Hammond is, of course, not the first to voice a warning about Microsoft's ubiquity. The real problem is what can be done about it. It would be a near impossible task for anyone, even Bill Gates, to launch a rival operating system to Windows. A look at the latest chapters in the Apple story is evidence enough.

However, Hammond has an alternative solution. Governments should intervene and isolate the control of operating systems by placing them in the hands of new, independent companies. "The operating system must be separated off from other software products. Of course, Microsoft should be compensated. But we are talking about a monopoly that is highly dangerous. I do not think it goes too far to say that the future of mankind cannot afford it."

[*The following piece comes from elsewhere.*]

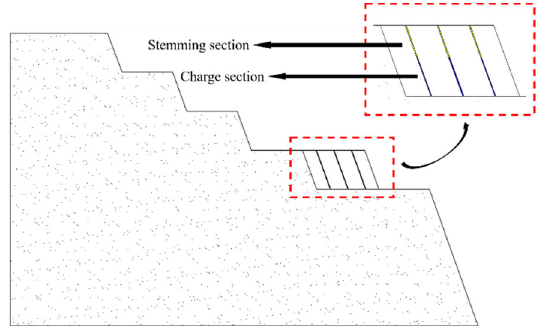
Figure 1. Geometric diagram of the numerical model.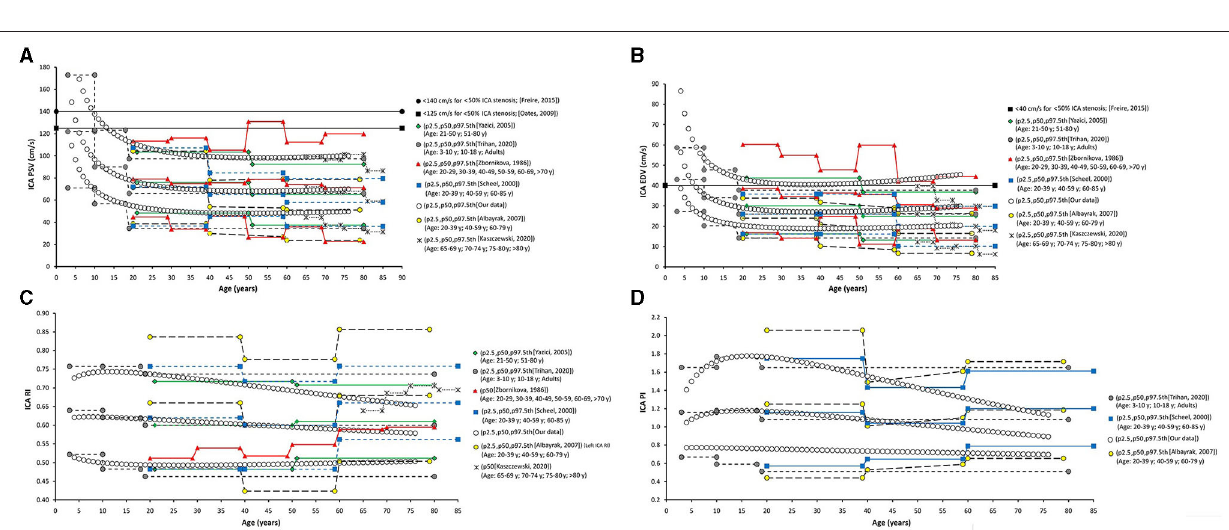
FIGURE 7 | Common carotid artery. Comparison among curves of PSV (A) , EDV (B) , RI (C) , and PI (D) , obtained in our study (2.5th, 50th, and p97.5th percentiles) and mean values (p50th), and 2.5th (MV-1.96 × SD) and 97.5 (MV + 1.96 × SD) percentiles obtained by other authors when studying groups of subjects of different ages. The fixed cut-off levels used to identify (graduate) levels of arterial stenosis are also shown.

In fact, his concern runs so deep that his next book, nearly complete, is entitled Why Bill Gates Must be Stopped. In it he not only extends the wrongness in principle of Microsoft's supremacy but raises a new spectre of Gates's dominance. Hammond has investigated his involvement in genetic research and discovered that the world's richest man is throwing some of his billions at this controversial work. In fact, Hammond claims Gates has had a hand in many significant breakthroughs to date and is gathering patents through involvement in a number of companies, including the decoding of the ageing gene. Having mastered the computer operating system, Hammond fears that Gates now seeks mastery of the human operating system.

Hammond's book may never actually be published. Although it has been touted in publishing houses on both sides of the Atlantic, all so far have refused to touch it for fear of the billions being mobilised to sue.

There is at this point a strong smell of conspiracy theory in the air, not to say a hint of green lights and billowing smoke as if on an X-files set. But Hammond is too pragmatic a thinker to be so easily disregarded. He does not believe that Gates is a malicious man. But one does not need a cabal for there to still be a threat. Microsoft already has an inflated impact upon the US shares market, with blue chip stocks closely tied to the company's prospects. The extension of Bill Gates's influence into another huge growth industry, Hammond claims, could undermine the security of Wall Street.

No, Ray Hammond believes the real dangers are quite enough. And the man whose life was saved by computers plans to do all he can to secure their future.